John Kennedy was the first Roman Catholic ever elected to the American presidency. He was therefore a favorite of Roman Catholics in Belize. Not only that, the Kennedy propaganda machine had made it seem as if Kennedy was supporting Martin Luther King, Jr. and the black civil rights movement in America. JFK was therefore a favorite of Belizeans of color.

John Kennedy came out of an Irish immigrant family from Boston, Massachusetts, a state in the northeastern part of the United States, a region which has historically been the intellectual capital of America. In the days of the 1960s, when we thought of Texas, we thought of cowboys and cattle and oil. When we thought of California, we thought of Hollywood and surfers. When we thought of the Midwestern states, we thought of corn and wheat and food production. And when we thought of America’s northeast, we thought of the two financial giants – New York City and Boston, and we thought of all their prestigious universities, led by the Ivy League and the Seven Sisters.

Although John Kennedy’s father, Joe Kennedy, Sr., had mingled with gangsters and made money bootlegging during Prohibition (1919-1933), he had been the American ambassador to London during World War II, and he was highly placed in American society. His boy children went to Harvard, America’s most prestigious university. John Kennedy’s presidency, then, featured all these “bright boys” from the intellectual northeast, and so Kennedy’s presidency was not a militaristic presidency.

But America was a militaristic nation. Apart from that, the same propaganda which made many blacks feel that the Kennedy presidency was friendly to them, made the Southern Confederate states conceive of John Kennedy as a slick Boston lawyer who was encouraging the “niggers.”

On top of all this, since his death, it has been revealed that John Kennedy was a compulsive womanizer, that he had been sickly from childhood, and that he was taking all kinds of powerful medications for various conditions, including a chronic back problem which was the result of a World War II injury. (John Kennedy had served as a PT boat captain in the U.S. Navy during that war.)

All, then, was not as it seemed for us in Belize that afternoon of November 22, 1963. We saw a picture of Camelot which had been painted for us from over there in America.

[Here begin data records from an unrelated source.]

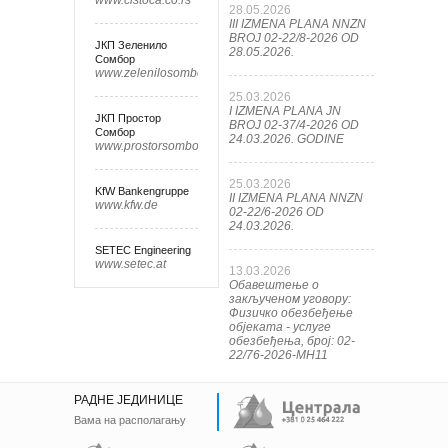
www.cistoca.co.rs
28.05.2026
III IZMENA PLANA NNZN
BROJ 02-22/8-2026 OD
ЈКП Зеленило
28.05.2026.
Сомбор
www.zelenilosombor.co.rs
25.03.2026
I IZMENA PLANA JN
ЈКП Простор
BROJ 02-37/4-2026 OD
Сомбор
24.03.2026. GODINE
www.prostorsombor.rs
25.03.2026
KfW Bankengruppe
II IZMENA PLANA NNZN
www.kfw.de
02-22/6-2026 OD
24.03.2026.
SETEC Engineering
www.setec.at
13.03.2026
Обавештење о
закљученом уговору:
Физичко обезбеђење
објеката - услуге
обезбеђења, број: 02-
22/76-2026-МН11
РАДНЕ ЈЕДИНИЦЕ
Вама на располагању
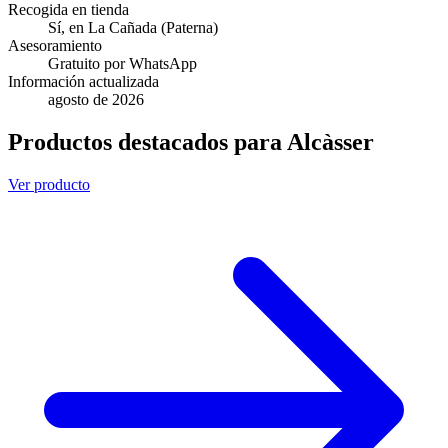
Recogida en tienda
Sí, en La Cañada (Paterna)
Asesoramiento
Gratuito por WhatsApp
Información actualizada
agosto de 2026
Productos destacados para Alcàsser
Ver producto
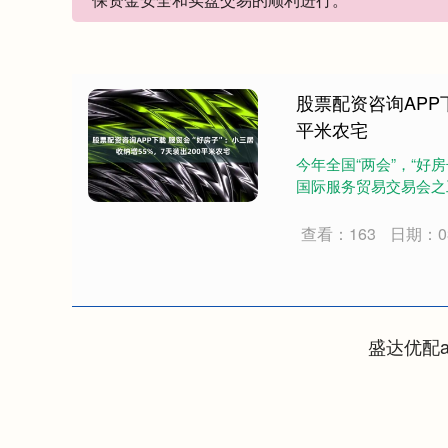
股票配资咨询APP下
平米农宅
今年全国“两会”，“好
国际服务贸易交易会之工
查看：163
日期：03
盛达优配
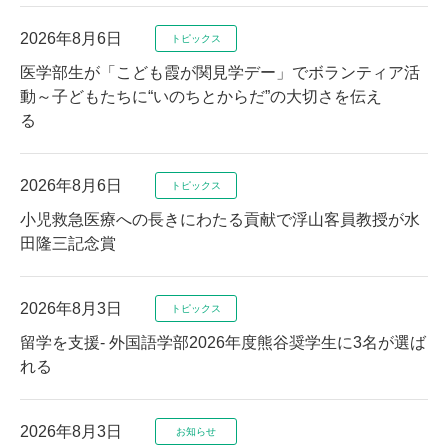
2026年8月6日
医学部生が「こども霞が関見学デー」でボランティア活
動～子どもたちに“いのちとからだ”の大切さを伝え
る
2026年8月6日
小児救急医療への長きにわたる貢献で浮山客員教授が水
田隆三記念賞
2026年8月3日
留学を支援- 外国語学部2026年度熊谷奨学生に3名が選ば
れる
2026年8月3日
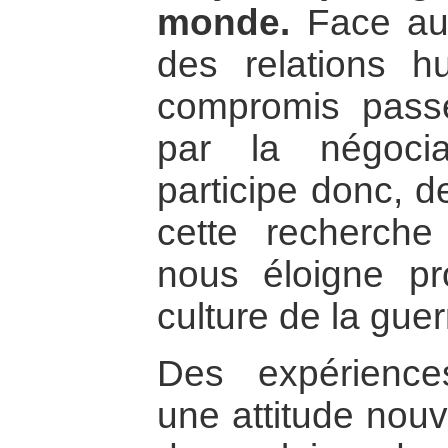
monde.
Face au c
des relations h
compromis passe
par la négocia
participe donc, 
cette recherch
nous éloigne pr
culture de la guer
Des expérience
une attitude nou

As far as I remember, it was going for 3:30 p.m. Belize time that afternoon and I was riding down North Front Street towards the Post Office to see my dad when a St. John’s College classmate named George “Cul” Aguilar broke the Kennedy news to me. 3:30 p.m. Belize time would have been at least 4:30 p.m. Dallas time, and perhaps even 5:30 p.m. John Kennedy was shot around 12:30 p.m. Dallas time.

If such an event as the Kennedy assassination happened today, in Belize we would know about it in minutes. You remember that in September of 2011 we Belizeans here were actually watching the World Trade Center attacks on live American television. Things have surely, surely changed. Such is life.